Name every person mentioned by name in the excerpt below about fake Twitter followers.

- Excerpt to read:

++++++++++++++++++++

Craig stopped short of speculating on the identities of those responsible for creating the fake accounts, but other Twitter users have suggested that Saudi Arabia and the U.A.E could be behind the move.  

One user, Daniel Miller, urged Craig to continue her work. "They're exploiting the Twitter algorithm to make you less visible on Twitter with your important #yemen reporting, I think," he posted. "Who are 'they?' I suspect K.S.A. and U.A.E. Please don't give in and quit Twitter." 

Other journalists and advocacy groups have also complained about the issue. In July, Sanaa political and information analyst and close friend of Craig's Hisham al-Omeisy highlighted the case of several nonprofit workers in Yemen whose accounts were being followed by fake bots. In August, he was detained by the Yemeni authorities. 

"Fake followers can hurt your account's credibility, engagement rate, and in extreme cases lead to suspension of account on premise of violating Twitter's rules (i.e. where you would be suspected of buying followers)," al-Omeisy had explained via the social-media platform. 

Exeter University lecturer Marc Owen Jones, meanwhile, said automated bots have been "using the 'Yemen' hashtag to promote the idea of Iranian influence in Yemen, a common trope in Gulf politics."

These bots have been using the hashtag to spread anti-Iran messages, Jones said, noting a possible link to the satellite channel Saudi24, which is "loosely aligned with state rhetoric."

++++++++++++++++++++

- Records shown:
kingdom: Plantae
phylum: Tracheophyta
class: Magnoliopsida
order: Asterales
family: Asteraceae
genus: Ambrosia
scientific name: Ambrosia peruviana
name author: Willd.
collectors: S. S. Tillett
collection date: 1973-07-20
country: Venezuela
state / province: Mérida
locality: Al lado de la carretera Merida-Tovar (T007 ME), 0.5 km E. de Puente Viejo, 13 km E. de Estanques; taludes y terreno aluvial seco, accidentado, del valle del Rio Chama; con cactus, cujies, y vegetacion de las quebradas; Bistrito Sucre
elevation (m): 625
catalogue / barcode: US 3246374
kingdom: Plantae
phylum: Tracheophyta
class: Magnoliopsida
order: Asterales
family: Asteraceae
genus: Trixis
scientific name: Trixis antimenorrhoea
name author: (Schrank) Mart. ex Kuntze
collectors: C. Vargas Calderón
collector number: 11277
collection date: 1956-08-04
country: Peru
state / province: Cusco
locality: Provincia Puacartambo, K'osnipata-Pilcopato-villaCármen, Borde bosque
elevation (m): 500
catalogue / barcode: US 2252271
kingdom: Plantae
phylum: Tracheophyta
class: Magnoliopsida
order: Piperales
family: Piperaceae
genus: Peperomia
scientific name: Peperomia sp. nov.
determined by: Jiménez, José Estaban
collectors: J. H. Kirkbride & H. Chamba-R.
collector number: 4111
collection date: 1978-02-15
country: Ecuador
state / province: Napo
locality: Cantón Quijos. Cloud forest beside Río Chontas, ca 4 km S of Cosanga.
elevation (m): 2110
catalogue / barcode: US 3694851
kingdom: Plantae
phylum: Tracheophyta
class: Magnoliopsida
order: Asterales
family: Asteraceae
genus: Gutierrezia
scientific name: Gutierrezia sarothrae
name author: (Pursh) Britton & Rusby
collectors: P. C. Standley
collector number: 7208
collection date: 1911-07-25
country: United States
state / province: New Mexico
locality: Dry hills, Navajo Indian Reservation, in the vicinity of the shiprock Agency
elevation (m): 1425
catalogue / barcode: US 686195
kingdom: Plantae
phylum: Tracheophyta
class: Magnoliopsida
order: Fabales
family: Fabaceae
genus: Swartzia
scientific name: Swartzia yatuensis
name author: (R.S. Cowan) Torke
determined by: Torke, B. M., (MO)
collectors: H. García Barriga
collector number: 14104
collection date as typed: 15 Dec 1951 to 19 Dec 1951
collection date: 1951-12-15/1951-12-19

++++++++++++++++++++

- Written solution:
Craig
Daniel Miller
Hisham al-Omeisy
Marc Owen Jones